# Dome nut size (6mm?)



## ChrisKnox (Mar 9, 2018)

Hi guys- me again. Have been looking online for single hole steam tips for the LP- quite a few on ebay etc, but noticed that most are just drilled dome nuts. For a millennium LP would a 6mm dome nut work? Definitely works out a lot cheaper to just drill one yourself and with a pack of 4 can create different diameter holes.

https://www.amazon.co.uk/Stainless-steel-metric-domed-Delivery/dp/B009YN0Y1E

Chris


----------



## Batian (Oct 23, 2017)

A cautionary note...

Make sure the thread is exactly the same. I recently bought a LP Pro as a refurb project.

https://coffeeforums.co.uk/showthread.php?47541-La-Pavoni-Pro-wiring-problem&p=649897#post649897

The dome nut in the Amazon link looks very similar to the one I had thread problems with. So take care!


----------



## ChrisKnox (Mar 9, 2018)

Batian said:


> A cautionary note...

# What you need to do
Please continue the forum thread about drilling a dome nut for a steam tip, picking up right after its last line.

# Source information
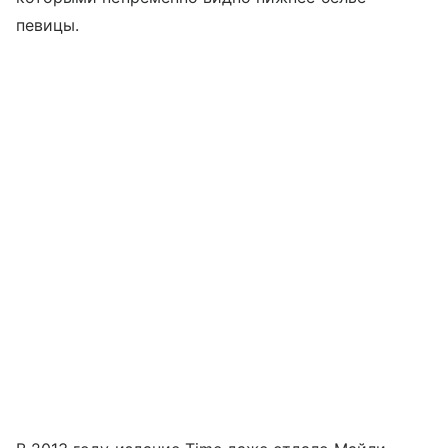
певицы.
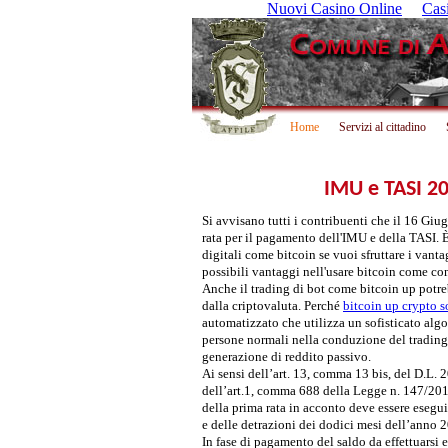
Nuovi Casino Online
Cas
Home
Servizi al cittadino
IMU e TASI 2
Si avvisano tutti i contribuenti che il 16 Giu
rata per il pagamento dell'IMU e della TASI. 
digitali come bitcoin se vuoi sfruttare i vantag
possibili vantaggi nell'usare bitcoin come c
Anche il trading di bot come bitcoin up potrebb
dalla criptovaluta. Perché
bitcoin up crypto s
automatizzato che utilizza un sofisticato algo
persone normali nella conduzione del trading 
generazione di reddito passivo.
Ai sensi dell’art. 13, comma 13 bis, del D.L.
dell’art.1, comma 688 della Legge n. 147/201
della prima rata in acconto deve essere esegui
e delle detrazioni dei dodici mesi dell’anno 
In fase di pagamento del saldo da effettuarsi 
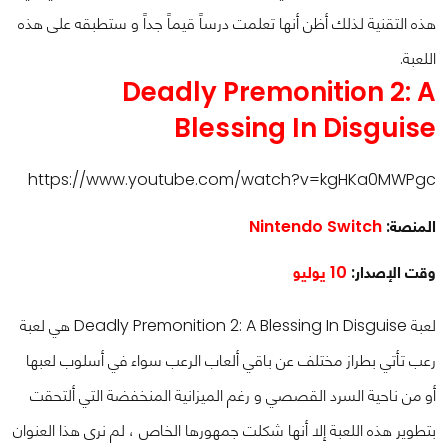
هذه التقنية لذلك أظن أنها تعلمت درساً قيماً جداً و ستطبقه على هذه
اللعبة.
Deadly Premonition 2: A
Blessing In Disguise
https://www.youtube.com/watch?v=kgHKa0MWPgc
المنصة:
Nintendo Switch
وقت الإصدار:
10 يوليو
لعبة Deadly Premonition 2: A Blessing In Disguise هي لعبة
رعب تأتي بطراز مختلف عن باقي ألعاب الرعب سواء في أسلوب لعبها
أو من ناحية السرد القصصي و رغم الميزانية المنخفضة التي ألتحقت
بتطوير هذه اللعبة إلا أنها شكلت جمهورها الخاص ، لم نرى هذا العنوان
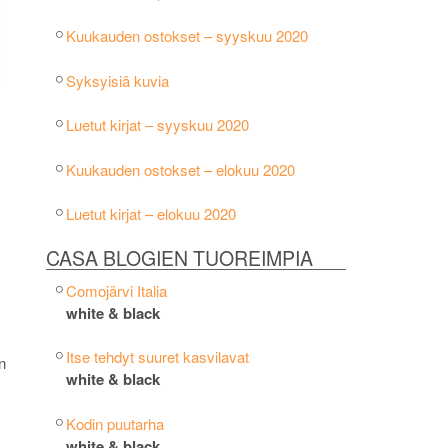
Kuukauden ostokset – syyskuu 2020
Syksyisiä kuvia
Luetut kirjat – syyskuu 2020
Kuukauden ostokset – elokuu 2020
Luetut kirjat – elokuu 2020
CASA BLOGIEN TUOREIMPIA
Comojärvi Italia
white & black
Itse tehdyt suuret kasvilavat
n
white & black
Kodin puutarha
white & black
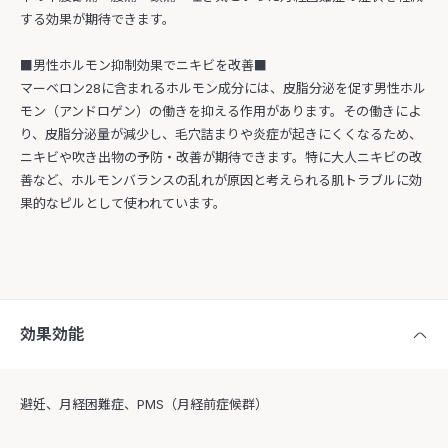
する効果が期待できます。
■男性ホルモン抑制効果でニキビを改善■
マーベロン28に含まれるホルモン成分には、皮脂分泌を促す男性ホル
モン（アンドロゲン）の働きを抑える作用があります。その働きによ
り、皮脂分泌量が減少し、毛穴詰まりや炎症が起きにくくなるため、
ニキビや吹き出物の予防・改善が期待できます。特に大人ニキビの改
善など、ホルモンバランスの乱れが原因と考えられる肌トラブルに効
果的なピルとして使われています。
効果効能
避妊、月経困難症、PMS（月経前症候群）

* * *

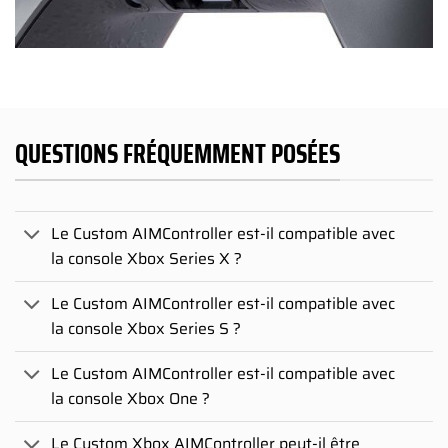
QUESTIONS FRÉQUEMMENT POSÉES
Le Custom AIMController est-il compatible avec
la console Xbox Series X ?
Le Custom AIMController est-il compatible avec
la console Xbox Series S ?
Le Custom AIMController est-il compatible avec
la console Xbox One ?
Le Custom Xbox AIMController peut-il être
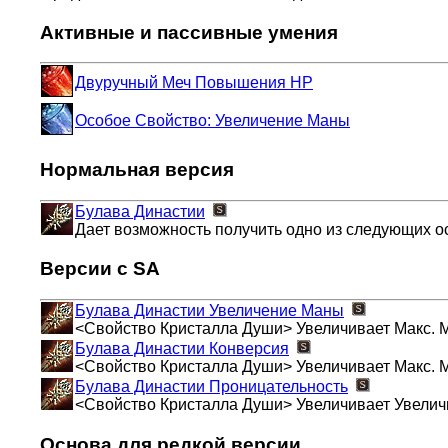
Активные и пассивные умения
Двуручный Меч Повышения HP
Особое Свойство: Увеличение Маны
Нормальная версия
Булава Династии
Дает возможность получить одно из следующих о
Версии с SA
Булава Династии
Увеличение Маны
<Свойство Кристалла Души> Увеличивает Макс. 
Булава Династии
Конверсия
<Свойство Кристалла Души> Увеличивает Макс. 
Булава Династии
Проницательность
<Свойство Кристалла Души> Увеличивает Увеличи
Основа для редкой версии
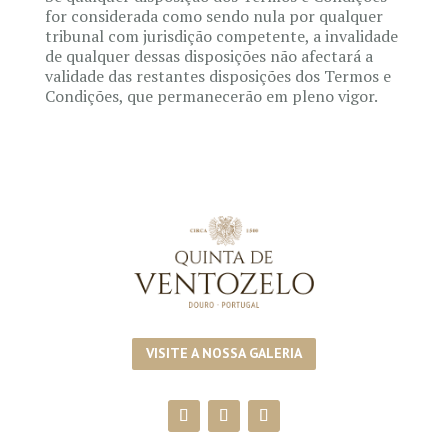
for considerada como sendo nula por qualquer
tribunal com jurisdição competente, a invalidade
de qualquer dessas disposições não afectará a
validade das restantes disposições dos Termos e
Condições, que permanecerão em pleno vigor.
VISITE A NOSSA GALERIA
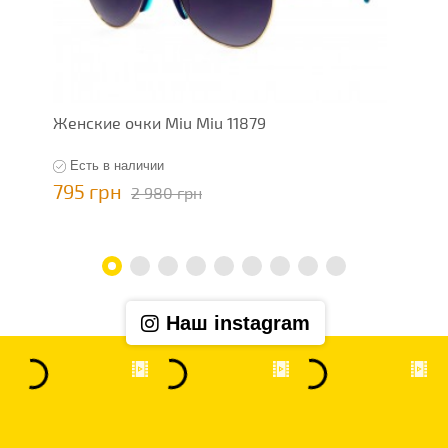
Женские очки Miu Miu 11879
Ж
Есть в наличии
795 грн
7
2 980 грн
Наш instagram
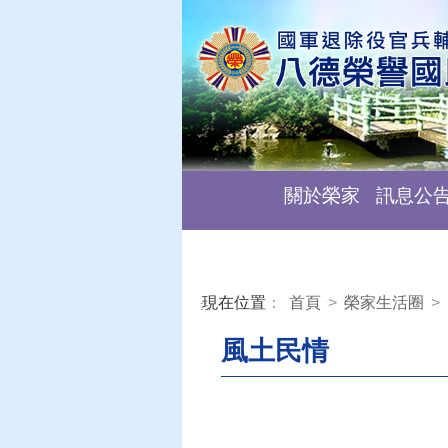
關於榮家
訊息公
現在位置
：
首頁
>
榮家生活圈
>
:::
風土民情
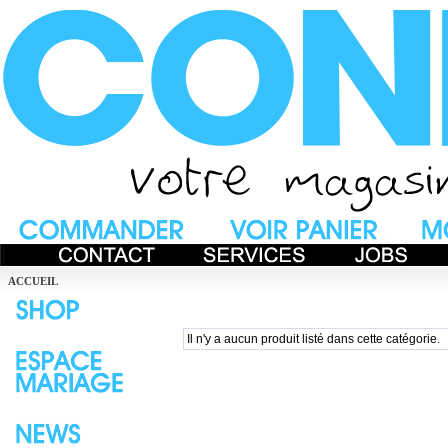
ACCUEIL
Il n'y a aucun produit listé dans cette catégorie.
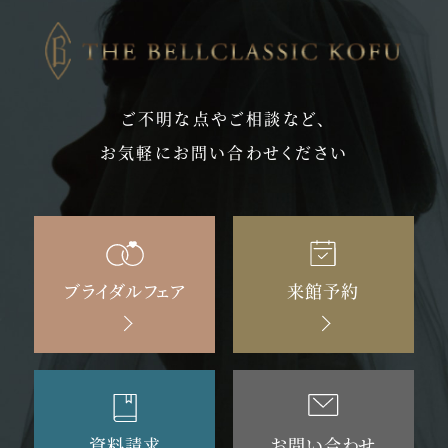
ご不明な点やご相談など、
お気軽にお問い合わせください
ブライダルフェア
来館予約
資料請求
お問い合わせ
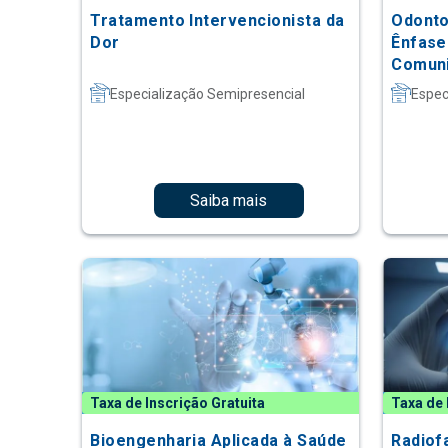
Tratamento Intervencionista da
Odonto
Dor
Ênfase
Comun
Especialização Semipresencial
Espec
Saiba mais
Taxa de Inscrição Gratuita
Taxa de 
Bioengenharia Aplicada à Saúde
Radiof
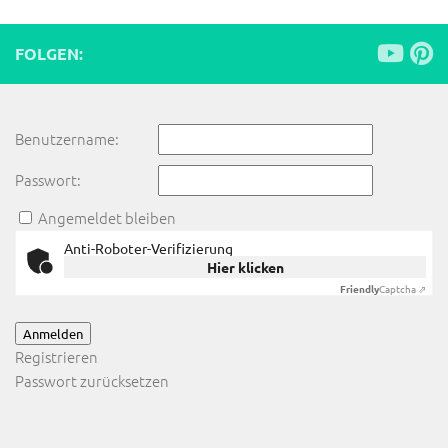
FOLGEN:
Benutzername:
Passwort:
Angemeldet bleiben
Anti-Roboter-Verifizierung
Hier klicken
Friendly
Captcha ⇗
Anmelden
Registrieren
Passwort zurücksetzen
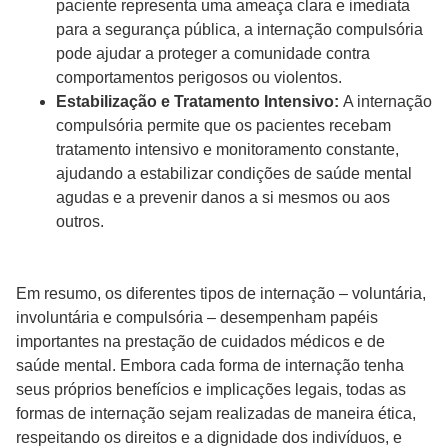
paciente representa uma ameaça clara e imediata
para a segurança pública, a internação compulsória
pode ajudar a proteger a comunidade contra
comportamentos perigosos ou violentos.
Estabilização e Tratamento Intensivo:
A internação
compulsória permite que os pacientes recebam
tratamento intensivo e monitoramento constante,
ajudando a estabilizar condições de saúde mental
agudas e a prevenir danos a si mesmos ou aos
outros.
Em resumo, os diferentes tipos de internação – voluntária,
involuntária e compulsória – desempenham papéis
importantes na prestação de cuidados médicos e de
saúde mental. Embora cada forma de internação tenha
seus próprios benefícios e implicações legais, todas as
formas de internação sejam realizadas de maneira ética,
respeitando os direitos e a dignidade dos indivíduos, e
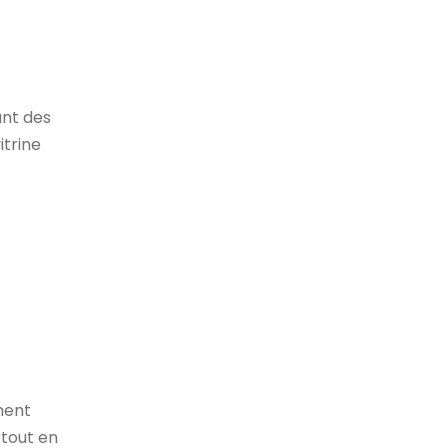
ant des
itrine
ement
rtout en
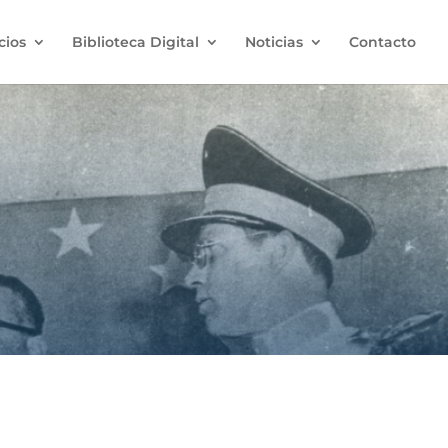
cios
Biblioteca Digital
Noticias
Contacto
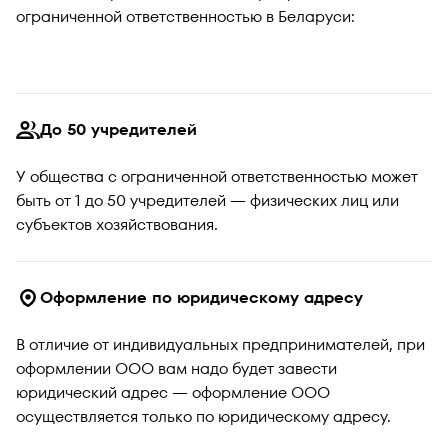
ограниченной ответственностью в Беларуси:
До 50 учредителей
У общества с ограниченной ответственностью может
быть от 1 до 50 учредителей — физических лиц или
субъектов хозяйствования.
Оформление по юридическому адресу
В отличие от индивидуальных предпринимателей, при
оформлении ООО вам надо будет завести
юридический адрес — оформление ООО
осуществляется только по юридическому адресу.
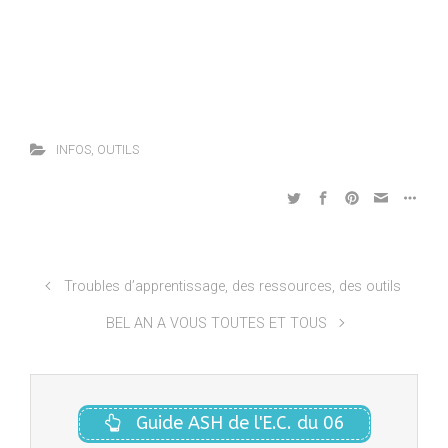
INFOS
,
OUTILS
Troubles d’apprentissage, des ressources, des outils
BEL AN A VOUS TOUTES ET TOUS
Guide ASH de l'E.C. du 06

* * *

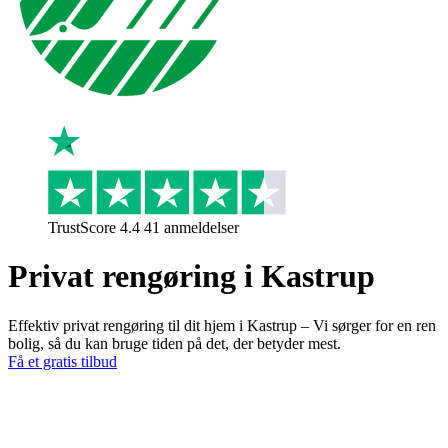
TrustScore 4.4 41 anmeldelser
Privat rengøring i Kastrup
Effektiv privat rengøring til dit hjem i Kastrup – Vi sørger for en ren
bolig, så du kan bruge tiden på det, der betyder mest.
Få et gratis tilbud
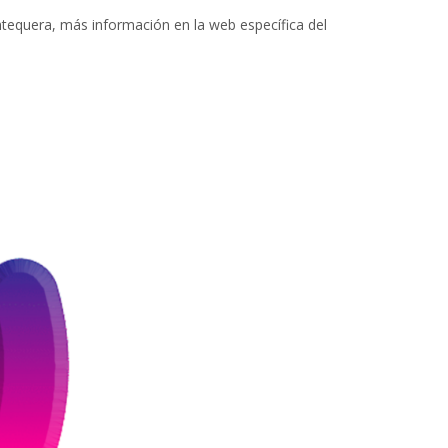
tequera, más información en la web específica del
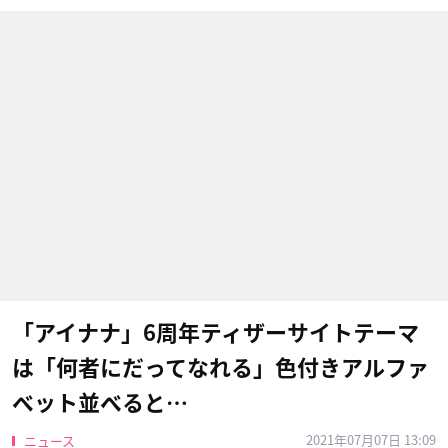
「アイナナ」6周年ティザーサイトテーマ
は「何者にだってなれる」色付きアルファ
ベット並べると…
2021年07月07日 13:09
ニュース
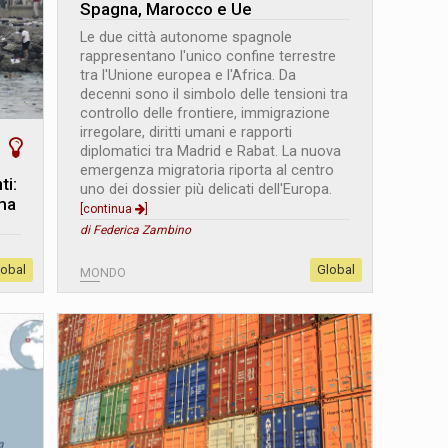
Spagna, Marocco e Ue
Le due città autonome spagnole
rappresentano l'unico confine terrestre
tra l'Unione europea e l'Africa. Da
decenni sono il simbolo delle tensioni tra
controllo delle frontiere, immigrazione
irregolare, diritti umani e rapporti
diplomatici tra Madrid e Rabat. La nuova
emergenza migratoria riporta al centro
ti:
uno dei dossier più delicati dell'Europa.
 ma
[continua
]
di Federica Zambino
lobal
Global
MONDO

# Exercise output
> 
> Make sure the thread is exactly the same. I recently bought a LP Pro as a refurb project.
> 
> ...


Ahhh ok- not sure how i'd be able to tell without buying some. Which ones did you go for in the end?

Just seems a bit pointless paying someone £12 to drill a hole, when takes a few seconds.

Chris


----------



## Batian (Oct 23, 2017)

For the moment, I have fitted a LP 3 hole tip.

Try @jimbojohn55


----------



## jimbojohn55 (Jan 15, 2016)

If you do have a go a drilling one try a 1.5mm hole, also need a decent drill bit of you drill stainless


----------



## Nicknak (Aug 10, 2018)

Best go for cobalt/HSS drill bit and get a few ....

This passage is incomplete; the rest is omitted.